───── Recorded information ─────

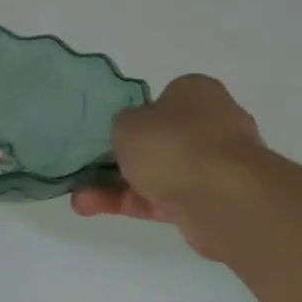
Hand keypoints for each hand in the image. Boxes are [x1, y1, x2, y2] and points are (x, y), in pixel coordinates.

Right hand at [71, 74, 266, 257]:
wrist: (223, 198)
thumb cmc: (173, 143)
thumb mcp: (127, 122)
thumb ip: (123, 124)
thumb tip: (132, 135)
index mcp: (197, 94)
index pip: (164, 98)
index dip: (136, 113)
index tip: (112, 129)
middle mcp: (211, 126)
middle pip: (158, 139)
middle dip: (122, 156)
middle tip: (89, 165)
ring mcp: (212, 166)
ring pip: (154, 173)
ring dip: (114, 185)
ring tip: (79, 197)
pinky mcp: (207, 201)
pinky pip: (158, 199)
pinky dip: (127, 203)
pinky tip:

─────

### Try it
If pictures are present, they are dropped, and the entries above are written out word for word.

### Result of the exercise
Hand keypoints for each hand in the image. Boxes are [x1, y1, x2, y2] and points are (x, y), in pixel coordinates.

Right hand at [71, 74, 266, 257]:
wrist: (223, 198)
thumb cmc: (173, 143)
thumb mcp: (127, 122)
thumb ip: (123, 124)
thumb tip: (132, 135)
index mcp: (197, 94)
index pip: (164, 98)
index dip: (136, 113)
index tip: (112, 129)
middle mcp: (211, 126)
middle pip: (158, 139)
middle dip: (122, 156)
middle tip: (89, 165)
ring mcp: (212, 166)
ring pip: (154, 173)
ring dip: (114, 185)
ring tip: (79, 197)
pinky mcp: (207, 201)
pinky pip: (158, 199)
pinky dip: (127, 203)
pinky tip:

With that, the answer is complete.